- _Assigned task_:
Look through the listing for the word "acres". Copy each line that has it.
Exercise input: Begin
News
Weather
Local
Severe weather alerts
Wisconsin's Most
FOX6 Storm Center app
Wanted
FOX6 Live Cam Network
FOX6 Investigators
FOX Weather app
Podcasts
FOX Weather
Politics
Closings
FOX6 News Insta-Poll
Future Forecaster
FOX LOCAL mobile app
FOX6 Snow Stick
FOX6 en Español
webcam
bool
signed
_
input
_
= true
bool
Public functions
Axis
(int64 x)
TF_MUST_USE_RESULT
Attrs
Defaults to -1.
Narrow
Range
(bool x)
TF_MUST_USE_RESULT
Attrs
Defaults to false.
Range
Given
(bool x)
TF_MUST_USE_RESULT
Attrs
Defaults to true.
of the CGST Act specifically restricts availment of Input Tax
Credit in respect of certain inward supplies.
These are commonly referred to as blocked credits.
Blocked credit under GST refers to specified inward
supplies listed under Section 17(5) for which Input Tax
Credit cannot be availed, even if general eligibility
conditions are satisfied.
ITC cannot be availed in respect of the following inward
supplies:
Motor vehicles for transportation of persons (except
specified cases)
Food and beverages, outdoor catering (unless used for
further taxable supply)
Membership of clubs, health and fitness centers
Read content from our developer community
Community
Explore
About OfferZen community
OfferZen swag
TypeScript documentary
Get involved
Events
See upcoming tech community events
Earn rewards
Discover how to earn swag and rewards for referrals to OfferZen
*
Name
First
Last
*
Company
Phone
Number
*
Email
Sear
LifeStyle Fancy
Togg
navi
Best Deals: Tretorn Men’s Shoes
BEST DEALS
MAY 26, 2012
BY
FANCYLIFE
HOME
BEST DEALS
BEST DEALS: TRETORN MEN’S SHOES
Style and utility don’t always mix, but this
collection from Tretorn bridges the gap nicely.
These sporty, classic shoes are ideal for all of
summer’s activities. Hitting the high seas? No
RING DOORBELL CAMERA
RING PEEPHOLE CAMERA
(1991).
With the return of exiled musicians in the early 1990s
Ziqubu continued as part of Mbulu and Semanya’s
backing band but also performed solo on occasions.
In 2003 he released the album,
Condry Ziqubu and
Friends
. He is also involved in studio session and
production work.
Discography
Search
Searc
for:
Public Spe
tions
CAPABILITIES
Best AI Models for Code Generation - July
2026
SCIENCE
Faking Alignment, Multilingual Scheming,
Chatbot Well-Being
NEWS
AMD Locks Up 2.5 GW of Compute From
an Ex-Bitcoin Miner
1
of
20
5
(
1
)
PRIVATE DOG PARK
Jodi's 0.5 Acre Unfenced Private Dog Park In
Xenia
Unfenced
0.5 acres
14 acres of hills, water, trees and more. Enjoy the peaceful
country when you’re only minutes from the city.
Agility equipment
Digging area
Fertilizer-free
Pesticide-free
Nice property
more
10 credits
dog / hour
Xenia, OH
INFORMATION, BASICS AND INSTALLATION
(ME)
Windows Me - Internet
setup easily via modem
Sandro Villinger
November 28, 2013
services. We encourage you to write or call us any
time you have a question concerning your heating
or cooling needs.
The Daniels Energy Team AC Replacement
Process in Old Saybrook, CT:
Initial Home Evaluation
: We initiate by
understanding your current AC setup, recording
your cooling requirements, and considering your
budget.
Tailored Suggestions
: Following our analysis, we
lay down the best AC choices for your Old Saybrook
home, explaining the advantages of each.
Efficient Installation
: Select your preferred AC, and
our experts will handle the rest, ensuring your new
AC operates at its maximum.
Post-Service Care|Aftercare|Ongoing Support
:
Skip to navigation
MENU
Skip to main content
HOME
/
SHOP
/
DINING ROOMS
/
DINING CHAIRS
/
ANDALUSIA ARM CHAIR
Exercise input: End
- _Response area_:
0.5 acres
14 acres of hills, water, trees and more. Enjoy the peaceful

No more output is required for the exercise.